The problem
Without the pictures, write the listing below out again, line for line.

Data supplied

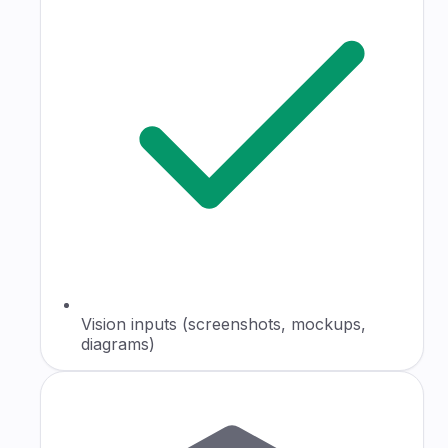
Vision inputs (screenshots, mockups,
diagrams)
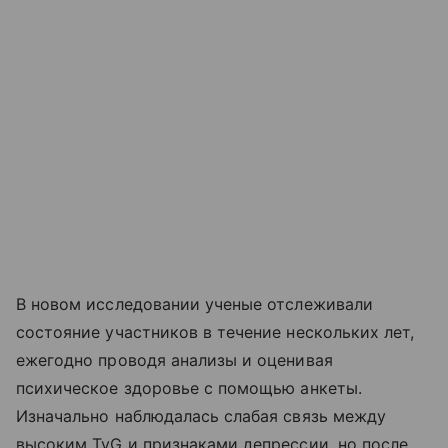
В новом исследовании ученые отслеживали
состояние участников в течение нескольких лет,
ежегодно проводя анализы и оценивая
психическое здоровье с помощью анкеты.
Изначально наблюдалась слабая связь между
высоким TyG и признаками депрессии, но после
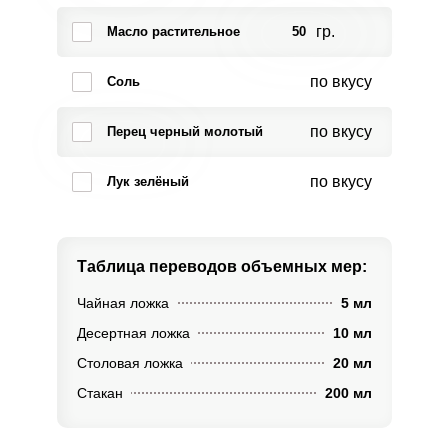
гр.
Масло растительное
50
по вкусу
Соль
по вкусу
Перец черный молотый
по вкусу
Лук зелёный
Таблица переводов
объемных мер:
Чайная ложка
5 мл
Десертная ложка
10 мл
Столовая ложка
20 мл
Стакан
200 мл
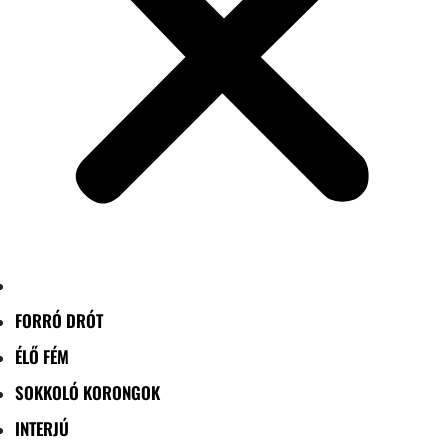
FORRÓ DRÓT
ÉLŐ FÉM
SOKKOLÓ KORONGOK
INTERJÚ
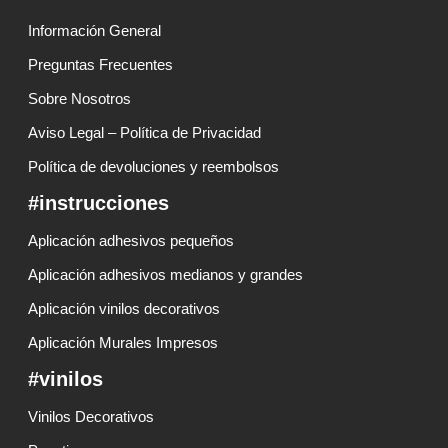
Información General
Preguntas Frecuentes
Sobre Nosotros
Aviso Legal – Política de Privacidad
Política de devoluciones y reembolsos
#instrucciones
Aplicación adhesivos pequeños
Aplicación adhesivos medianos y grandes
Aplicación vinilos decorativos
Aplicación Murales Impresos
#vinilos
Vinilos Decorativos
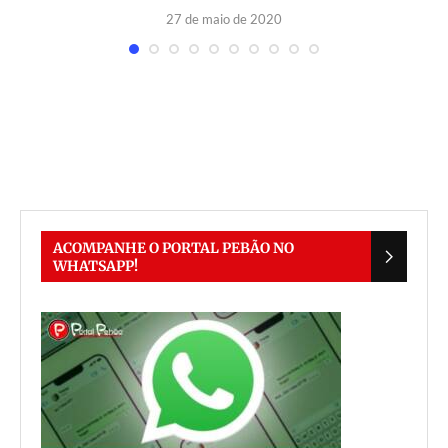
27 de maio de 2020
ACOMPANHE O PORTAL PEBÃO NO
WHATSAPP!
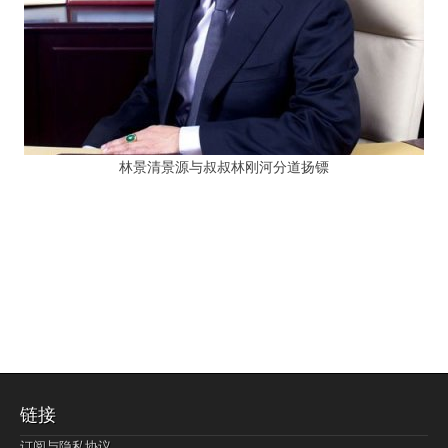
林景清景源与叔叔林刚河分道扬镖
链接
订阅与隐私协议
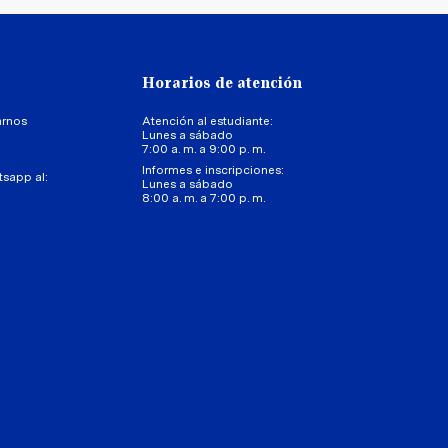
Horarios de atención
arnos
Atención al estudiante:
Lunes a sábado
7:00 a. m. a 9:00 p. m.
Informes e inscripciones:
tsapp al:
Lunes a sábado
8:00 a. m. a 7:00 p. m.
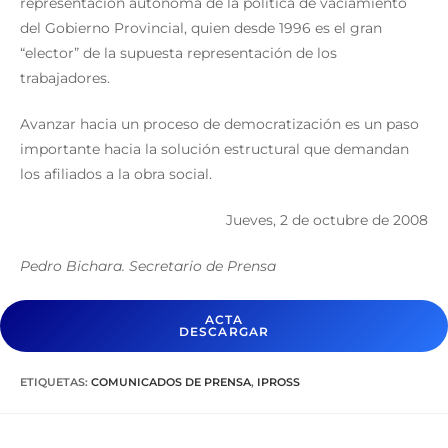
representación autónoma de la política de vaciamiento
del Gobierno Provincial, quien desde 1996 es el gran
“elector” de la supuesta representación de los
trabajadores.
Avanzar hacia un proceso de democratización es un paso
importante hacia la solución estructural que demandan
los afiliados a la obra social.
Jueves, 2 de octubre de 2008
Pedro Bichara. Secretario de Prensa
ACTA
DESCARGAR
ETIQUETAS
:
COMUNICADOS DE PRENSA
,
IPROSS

Answer section
Vision inputs (screenshots, mockups,
diagrams)
В новом исследовании ученые отслеживали
состояние участников в течение нескольких лет,
ежегодно проводя анализы и оценивая
психическое здоровье с помощью анкеты.
Изначально наблюдалась слабая связь между
высоким TyG и признаками депрессии, но после
гр.
Масло растительное
50
по вкусу
Соль
по вкусу
Перец черный молотый
по вкусу
Лук зелёный
Таблица переводов
объемных мер:
Чайная ложка
5 мл
Десертная ложка
10 мл
Столовая ложка
20 мл
Стакан
200 мл
FORRÓ DRÓT
ÉLŐ FÉM
SOKKOLÓ KORONGOK
INTERJÚ
Información General
Preguntas Frecuentes
Sobre Nosotros
Aviso Legal – Política de Privacidad
Política de devoluciones y reembolsos
#instrucciones
Aplicación adhesivos pequeños
Aplicación adhesivos medianos y grandes
Aplicación vinilos decorativos
Aplicación Murales Impresos
#vinilos
Vinilos Decorativos
27 de maio de 2020
ACOMPANHE O PORTAL PEBÃO NO
WHATSAPP!
林景清景源与叔叔林刚河分道扬镖
链接
订阅与隐私协议
Horarios de atención
arnos
Atención al estudiante:
Lunes a sábado
7:00 a. m. a 9:00 p. m.
Informes e inscripciones:
tsapp al:
Lunes a sábado
8:00 a. m. a 7:00 p. m.
representación autónoma de la política de vaciamiento
del Gobierno Provincial, quien desde 1996 es el gran
“elector” de la supuesta representación de los
trabajadores.
Avanzar hacia un proceso de democratización es un paso
importante hacia la solución estructural que demandan
los afiliados a la obra social.
Jueves, 2 de octubre de 2008
Pedro Bichara. Secretario de Prensa
ACTA
DESCARGAR
ETIQUETAS
:
COMUNICADOS DE PRENSA
,
IPROSS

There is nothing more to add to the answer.